Traversing a BST - GNU libavl 2.0.2

After we've been manipulating a binary search tree for a while, we will want to know what items are in it. The process of enumerating the items in a binary search tree is called traversal (see traversal). libavl provides the bst_t_* functions for a particular kind of traversal called inorder traversal (see inorder traversal), so-called because items are enumerated in sorted order.

In this section we'll implement three algorithms for traversal. Each of these algorithms is based on and in some way improves upon the previous algorithm. The final implementation is the one used in libavl, so we will implement all of the bst_t_* functions for it.

Before we start looking at particular algorithms, let's consider some criteria for evaluating traversal algorithms. The following are not the only criteria that could be used, but they are indeed important:¹

complexity: Is it difficult to describe or to correctly implement the algorithm? Complex algorithms also tend to take more code than simple ones.
efficiency: Does the algorithm make good use of time and memory? The ideal traversal algorithm would require time proportional to the number of nodes traversed and a constant amount of space. In this chapter we will meet this ideal time criterion and come close on the space criterion for the average case. In future chapters we will be able to do better even in the worst case.
convenience: Is it easy to integrate the traversal functions into other code? Callback functions are not as easy to use as other methods that can be used from for loops (see Improving Convenience).
reliability: Are there pathological cases where the algorithm breaks down? If so, is it possible to fix these problems using additional time or space?
generality: Does the algorithm only allow iteration in a single direction? Can we begin traversal at an arbitrary node, or just at the least or greatest node?
resilience: If the tree is modified during a traversal, is it possible to continue traversal, or does the modification invalidate the traverser?

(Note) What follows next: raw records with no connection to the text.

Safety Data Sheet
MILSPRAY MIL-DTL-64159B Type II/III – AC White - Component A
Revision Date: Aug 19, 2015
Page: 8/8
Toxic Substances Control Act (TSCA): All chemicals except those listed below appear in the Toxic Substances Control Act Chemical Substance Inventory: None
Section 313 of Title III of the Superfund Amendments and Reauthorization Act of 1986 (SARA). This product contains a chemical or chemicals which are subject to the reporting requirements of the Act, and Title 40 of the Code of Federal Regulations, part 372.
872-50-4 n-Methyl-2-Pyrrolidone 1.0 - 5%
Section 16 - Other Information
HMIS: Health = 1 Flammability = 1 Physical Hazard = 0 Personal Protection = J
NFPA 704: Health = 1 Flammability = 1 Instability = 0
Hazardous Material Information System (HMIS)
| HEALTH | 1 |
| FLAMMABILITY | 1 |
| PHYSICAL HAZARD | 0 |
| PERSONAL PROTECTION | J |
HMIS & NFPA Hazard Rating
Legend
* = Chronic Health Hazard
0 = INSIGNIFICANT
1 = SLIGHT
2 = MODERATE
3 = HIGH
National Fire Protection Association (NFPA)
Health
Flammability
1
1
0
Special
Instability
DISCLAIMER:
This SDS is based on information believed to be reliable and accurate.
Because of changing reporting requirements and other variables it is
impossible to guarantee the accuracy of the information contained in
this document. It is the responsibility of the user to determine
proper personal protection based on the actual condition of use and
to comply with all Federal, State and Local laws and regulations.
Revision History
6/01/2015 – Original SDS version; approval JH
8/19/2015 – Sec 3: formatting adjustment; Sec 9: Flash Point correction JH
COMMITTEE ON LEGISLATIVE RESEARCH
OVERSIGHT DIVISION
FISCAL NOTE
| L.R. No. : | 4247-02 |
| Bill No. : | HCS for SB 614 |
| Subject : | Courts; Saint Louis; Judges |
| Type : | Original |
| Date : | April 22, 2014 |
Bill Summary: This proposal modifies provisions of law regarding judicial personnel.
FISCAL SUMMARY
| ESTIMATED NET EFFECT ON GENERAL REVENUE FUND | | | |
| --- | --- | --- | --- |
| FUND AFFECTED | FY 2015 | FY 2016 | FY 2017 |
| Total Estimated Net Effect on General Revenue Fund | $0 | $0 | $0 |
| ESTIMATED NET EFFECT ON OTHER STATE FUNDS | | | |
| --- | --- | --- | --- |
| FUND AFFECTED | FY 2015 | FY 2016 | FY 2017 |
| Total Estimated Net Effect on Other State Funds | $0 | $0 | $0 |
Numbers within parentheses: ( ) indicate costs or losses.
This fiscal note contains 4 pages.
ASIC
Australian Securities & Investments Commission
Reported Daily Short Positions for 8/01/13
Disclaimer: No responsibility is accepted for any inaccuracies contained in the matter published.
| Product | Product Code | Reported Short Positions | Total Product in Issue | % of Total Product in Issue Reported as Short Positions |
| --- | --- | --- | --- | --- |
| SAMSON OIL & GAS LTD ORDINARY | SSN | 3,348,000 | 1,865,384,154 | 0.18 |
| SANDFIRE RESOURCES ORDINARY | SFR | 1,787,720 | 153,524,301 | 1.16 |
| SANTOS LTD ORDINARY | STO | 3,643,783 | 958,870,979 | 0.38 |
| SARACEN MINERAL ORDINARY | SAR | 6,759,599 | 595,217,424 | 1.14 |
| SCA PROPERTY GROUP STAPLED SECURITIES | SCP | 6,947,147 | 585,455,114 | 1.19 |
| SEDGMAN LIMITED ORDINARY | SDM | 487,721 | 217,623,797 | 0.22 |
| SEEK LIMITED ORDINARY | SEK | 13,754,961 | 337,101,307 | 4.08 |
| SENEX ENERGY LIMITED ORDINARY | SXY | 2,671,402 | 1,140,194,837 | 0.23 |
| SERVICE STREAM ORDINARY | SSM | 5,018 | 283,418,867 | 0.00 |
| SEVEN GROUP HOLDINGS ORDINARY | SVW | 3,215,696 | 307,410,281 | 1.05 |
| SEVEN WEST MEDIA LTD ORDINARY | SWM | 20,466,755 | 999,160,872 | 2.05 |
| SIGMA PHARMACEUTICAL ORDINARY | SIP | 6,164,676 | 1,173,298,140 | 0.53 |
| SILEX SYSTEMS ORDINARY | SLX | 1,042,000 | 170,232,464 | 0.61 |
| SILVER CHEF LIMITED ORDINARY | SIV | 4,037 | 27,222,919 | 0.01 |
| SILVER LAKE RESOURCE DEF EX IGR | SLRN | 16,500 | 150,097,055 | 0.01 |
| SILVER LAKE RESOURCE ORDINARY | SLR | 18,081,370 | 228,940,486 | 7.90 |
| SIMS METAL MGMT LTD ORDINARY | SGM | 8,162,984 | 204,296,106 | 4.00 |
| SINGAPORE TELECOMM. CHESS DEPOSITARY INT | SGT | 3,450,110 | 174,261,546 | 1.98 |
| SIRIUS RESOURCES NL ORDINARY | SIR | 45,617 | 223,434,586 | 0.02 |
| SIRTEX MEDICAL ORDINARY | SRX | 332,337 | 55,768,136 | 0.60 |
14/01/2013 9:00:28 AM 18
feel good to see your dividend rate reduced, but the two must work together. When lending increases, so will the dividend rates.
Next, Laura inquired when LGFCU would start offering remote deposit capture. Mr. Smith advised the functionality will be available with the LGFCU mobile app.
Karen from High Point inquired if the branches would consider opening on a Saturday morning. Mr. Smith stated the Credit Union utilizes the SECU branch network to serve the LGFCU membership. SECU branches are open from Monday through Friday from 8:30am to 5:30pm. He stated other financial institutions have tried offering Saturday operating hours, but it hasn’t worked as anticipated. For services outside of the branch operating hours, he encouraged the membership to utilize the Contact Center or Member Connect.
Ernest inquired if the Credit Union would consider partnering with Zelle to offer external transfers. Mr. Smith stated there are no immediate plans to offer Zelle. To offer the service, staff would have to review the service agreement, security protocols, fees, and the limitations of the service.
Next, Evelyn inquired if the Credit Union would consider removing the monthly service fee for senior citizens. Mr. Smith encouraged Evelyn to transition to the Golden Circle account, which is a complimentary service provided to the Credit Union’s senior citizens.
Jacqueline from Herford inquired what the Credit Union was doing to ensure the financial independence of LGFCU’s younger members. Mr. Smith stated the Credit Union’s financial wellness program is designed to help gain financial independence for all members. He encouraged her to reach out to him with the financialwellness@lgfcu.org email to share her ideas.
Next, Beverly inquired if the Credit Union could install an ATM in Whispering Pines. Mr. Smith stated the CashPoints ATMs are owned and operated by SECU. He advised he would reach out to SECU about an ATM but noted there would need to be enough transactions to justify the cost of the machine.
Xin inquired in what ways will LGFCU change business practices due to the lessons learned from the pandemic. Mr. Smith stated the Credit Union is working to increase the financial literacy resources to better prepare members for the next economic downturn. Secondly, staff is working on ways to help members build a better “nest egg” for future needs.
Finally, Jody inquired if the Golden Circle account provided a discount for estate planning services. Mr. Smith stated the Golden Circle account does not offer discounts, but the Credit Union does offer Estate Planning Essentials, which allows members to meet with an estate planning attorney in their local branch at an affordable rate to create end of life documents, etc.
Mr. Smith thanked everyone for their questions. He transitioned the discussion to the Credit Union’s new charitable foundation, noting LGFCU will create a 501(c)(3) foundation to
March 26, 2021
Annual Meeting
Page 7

The first algorithm we will consider uses recursion. This algorithm is worthwhile primarily for its simplicity. In C, such an algorithm cannot be made as efficient, convenient, or general as other algorithms without unacceptable compromises. It is possible to make it both reliable and resilient, but we won't bother because of its other drawbacks.

We arrive at our second algorithm through a literal transformation of the recursion in the first algorithm into iteration. The use of iteration lets us improve the algorithm's memory efficiency, and, on many machines, its time efficiency as well. The iterative algorithm also lets us improve the convenience of using the traverser. We could also add reliability and resilience to an implementation of this algorithm, but we'll save that for later. The only problem with this algorithm, in fact, lies in its generality: it works best for moving only in one direction and starting from the least or greatest node.

The importance of generality is what draws us to the third algorithm. This algorithm is based on ideas from the previous iterative algorithm along with some simple observations. This algorithm is no more complex than the previous one, but it is more general, allowing easily for iteration in either direction starting anywhere in the tree. This is the algorithm used in libavl, so we build an efficient, convenient, reliable, general, resilient implementation.

Footnotes

[1] Some of these terms are not generic BST vocabulary. Rather, they have been adopted for these particular uses in this text. You can consider the above to be our working definitions of these terms.